» **Material supplied**
========

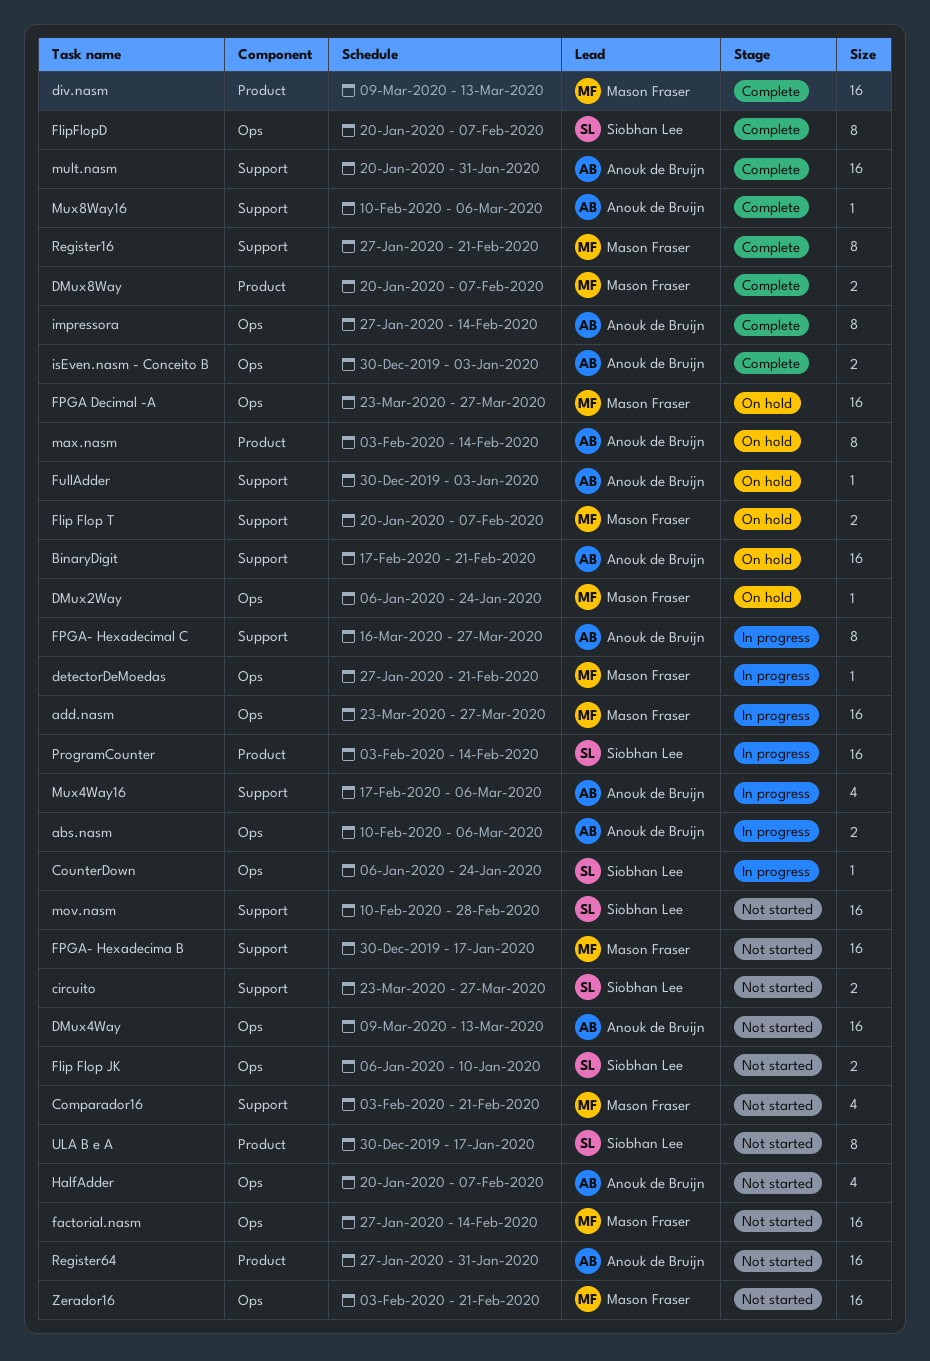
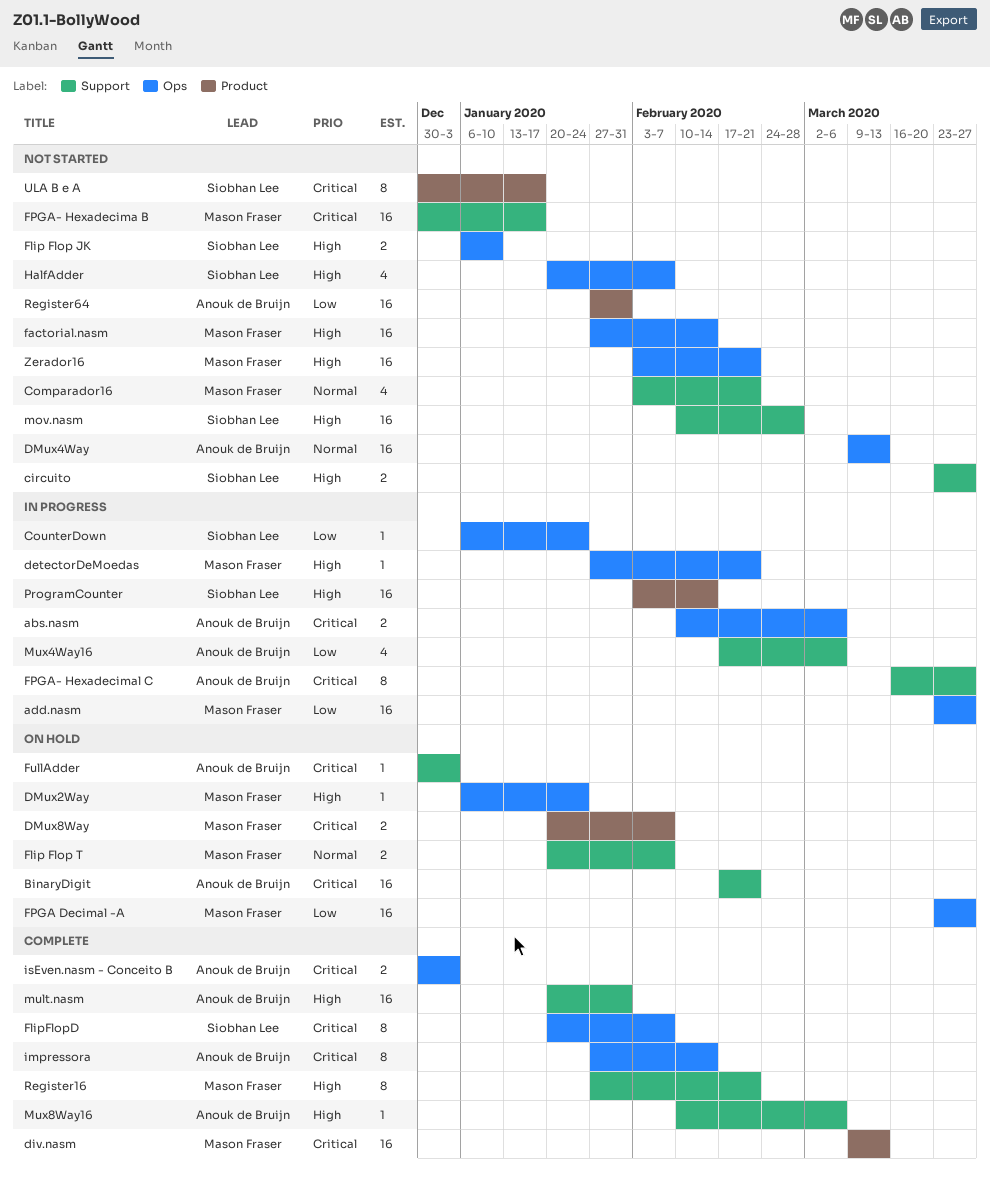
DMux8Way, status: Complete -> On hold
HalfAdder, owner: Anouk de Bruijn -> Siobhan Lee
max.nasm: present -> none

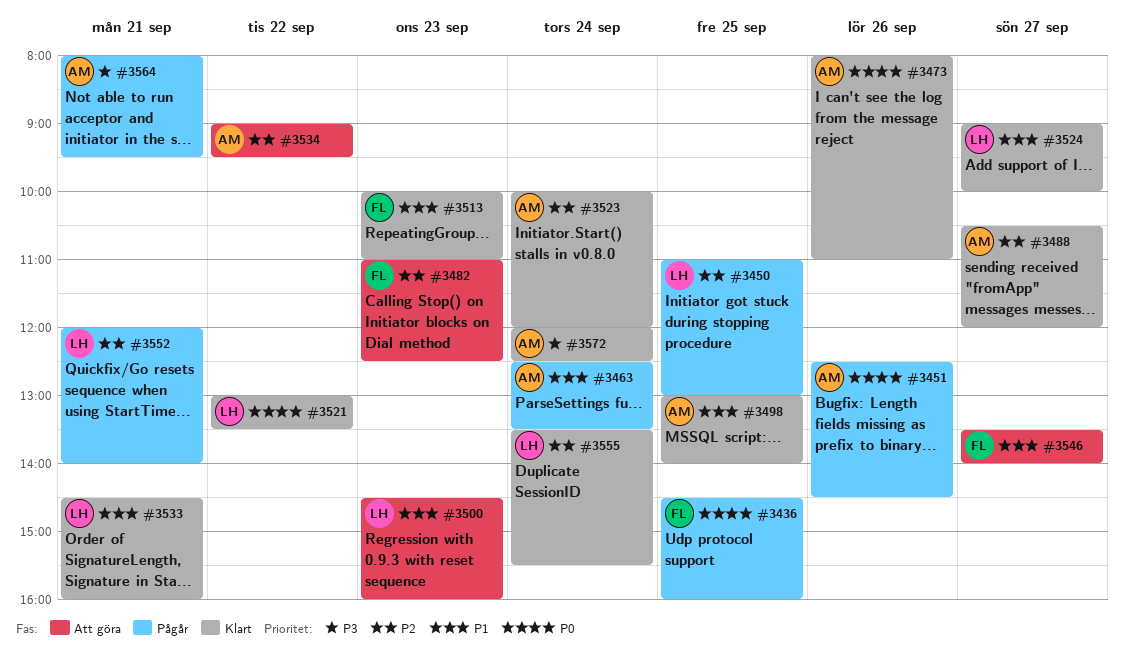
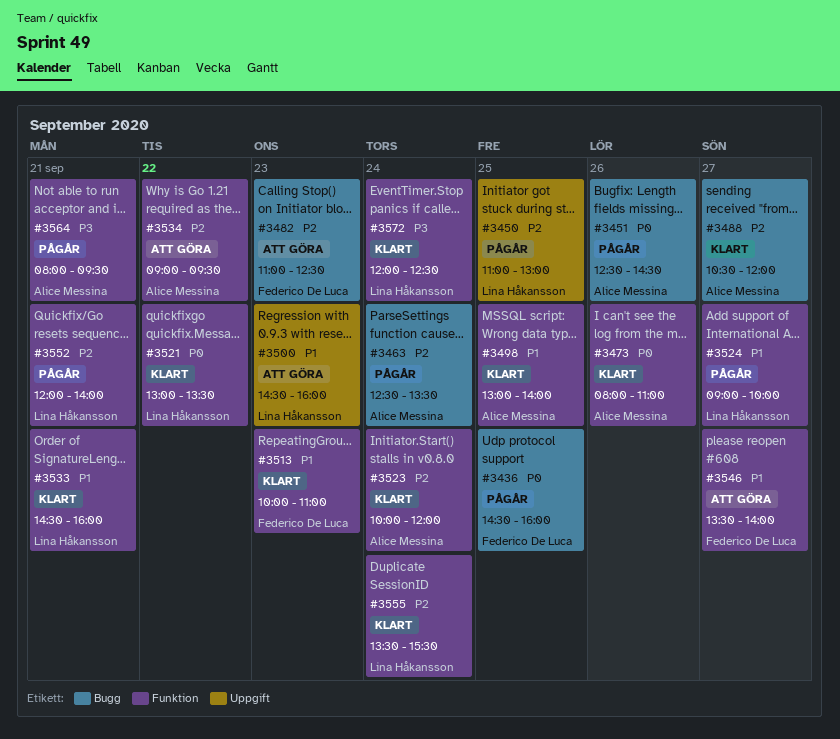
#3463, priority: P1 -> P2
#3524, status: Klart -> Pågår
#3572, owner: Alice Messina -> Lina Håkansson

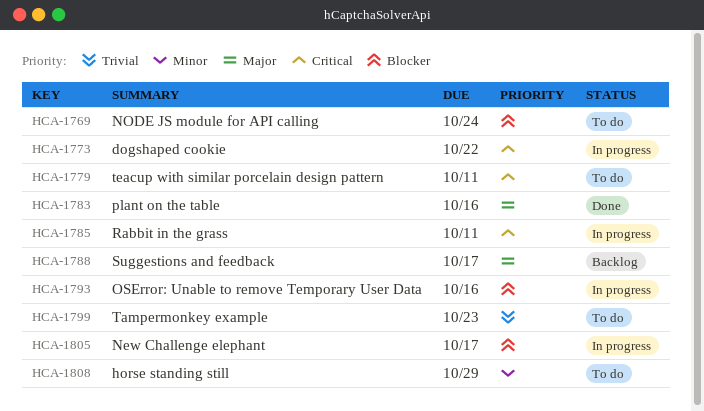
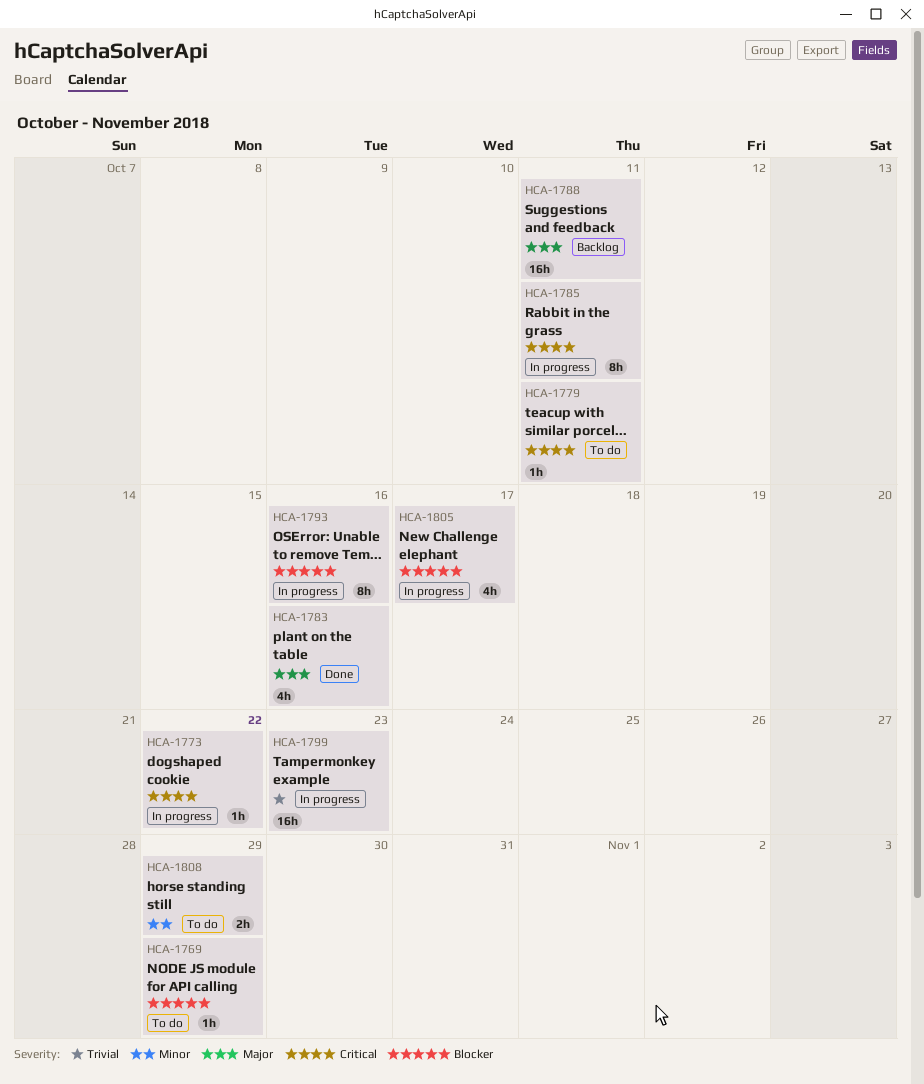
HCA-1769, due: Oct 24 -> Oct 29
HCA-1788, due: Oct 17 -> Oct 11
HCA-1799, status: To do -> In progress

========

» **Task objective**
Show all lines above holding the word "status".

» **Completed task**
DMux8Way, status: Complete -> On hold
#3524, status: Klart -> Pågår
HCA-1799, status: To do -> In progress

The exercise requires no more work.